AN ancient 'marine crocodile' thought to be about 185 million years old has been discovered on west Dorset’s Jurassic Coast.
Experts believe it to be one of the oldest specimens of its type ever found following an unearthing of fossils in Charmouth.
With the scientific name ‘Turnersuchus hingleyae’, the reptile is thought to be an ancient ‘sister’ of modern-day crocodiles’ ancestors, a family called ‘thalattosuchian’.
The find at the Charmouth Mudstone Formation found body parts including the head, backbone, and limbs.
The name originates from those who discovered and donated the specimen to the Lyme Regis Museum: Paul Turner and Lizzie Hingley who discovered the fossil in 2017 and where the specimen is currently on display.
The ending “suchus,” is the Latinized form of “soukhos,” - Greek for crocodile.
This specimen is believed to be the only complete enough thalattosuchian of its age – dating back to the Early Jurassic period around 185 million years ago.

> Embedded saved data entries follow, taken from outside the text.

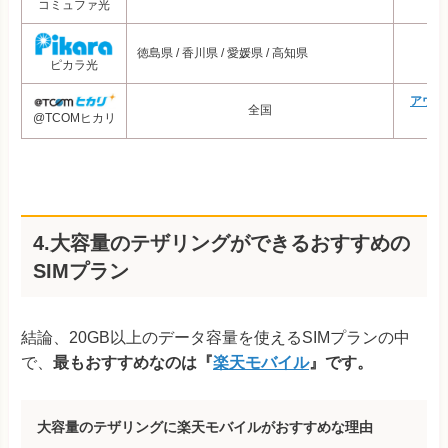
（
コミュファ光
徳島県 / 香川県 / 愛媛県 / 高知県
（
ピカラ光
アウン
全国
@TCOMヒカリ
（
4.大容量のテザリングができるおすすめの
SIMプラン
結論、20GB以上のデータ容量を使えるSIMプランの中
で、
最もおすすめなのは『
楽天モバイル
』です。
大容量のテザリングに楽天モバイルがおすすめな理由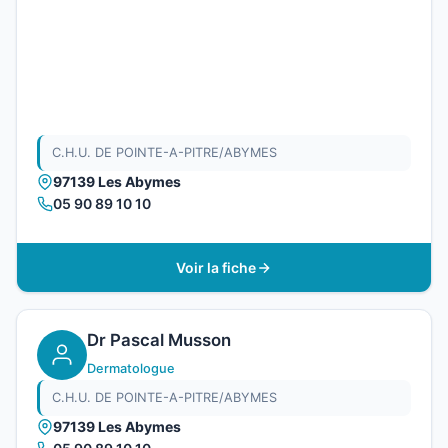
C.H.U. DE POINTE-A-PITRE/ABYMES
97139 Les Abymes
05 90 89 10 10
Voir la fiche
Dr Pascal Musson
Dermatologue
C.H.U. DE POINTE-A-PITRE/ABYMES
97139 Les Abymes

Paleontologists state the discovery of this new predator helps fill a gap in the fossil record and suggests that thalattosuchians should have originated around the end of the Triassic period – around 15 million years further back in time than when Turnersuchus lived.
“We should now expect to find more thalattosuchians of the same age as Turnersuchus as well as older,” said Dr. Eric Wilberg, assistant professor at Stony Brook University, based in New York, which has published the find in its Journal of Vertebrate Paleontology.

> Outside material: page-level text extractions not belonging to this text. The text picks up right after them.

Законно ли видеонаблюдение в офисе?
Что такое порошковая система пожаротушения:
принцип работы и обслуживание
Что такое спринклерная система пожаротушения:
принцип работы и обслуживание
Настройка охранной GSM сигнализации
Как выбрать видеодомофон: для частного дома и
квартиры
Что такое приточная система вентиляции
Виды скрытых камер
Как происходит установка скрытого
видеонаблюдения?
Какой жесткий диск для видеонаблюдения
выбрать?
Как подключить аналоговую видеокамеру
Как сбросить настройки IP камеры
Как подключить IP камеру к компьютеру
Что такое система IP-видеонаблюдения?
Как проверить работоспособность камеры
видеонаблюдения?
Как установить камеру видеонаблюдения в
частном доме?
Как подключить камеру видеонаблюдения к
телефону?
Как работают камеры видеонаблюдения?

“I expect we will continue to find more older thalattosuchians and their relatives. Our analyses suggest that thalattosuchians likely first appeared in the Triassic and survived the end-Triassic mass extinction.”
No digs have found thalattosuchians in Triassic rocks yet, which means there is a ghost lineage (a period during which a group must have existed, but experts haven’t yet recovered fossil evidence).
Thalattosuchians are referred to colloquially as ‘marine crocodiles’ or ‘sea crocodiles’. Some became very well adapted to life in the oceans, with short limbs modified into flippers, a shark-like tail fin, salt glands, and potentially the ability to give live birth, rather than lay eggs.
It lived in the Jurassic Ocean preying on marine wildlife and, due to its relatively long, slender snout, would have looked similar in appearance to the currently living gharial crocodiles, which are found in all the major river systems of the northern Indian subcontinent.
Dr. Pedro Godoy, from the University of São Paulo in Brazil and co-author of Journal of Vertebrate Paleontology, added: “Unlike crocodiles, this approximately two-meter-long predator lived purely in coastal marine habitats.
“And though their skulls look superficially similar to modern gharials, they were constructed quite differently”.
The excavation also involved colleagues from the Charmouth Heritage Coast Centre, who helped to unite the parts.
The Jurassic Coast cliffs and the beach have become synonymous for such finds with the discovery of ichthyosaurs and plesiosaurs, as well as the best preserved and most complete dinosaur found so far in Britain, including the Scelidosaurus.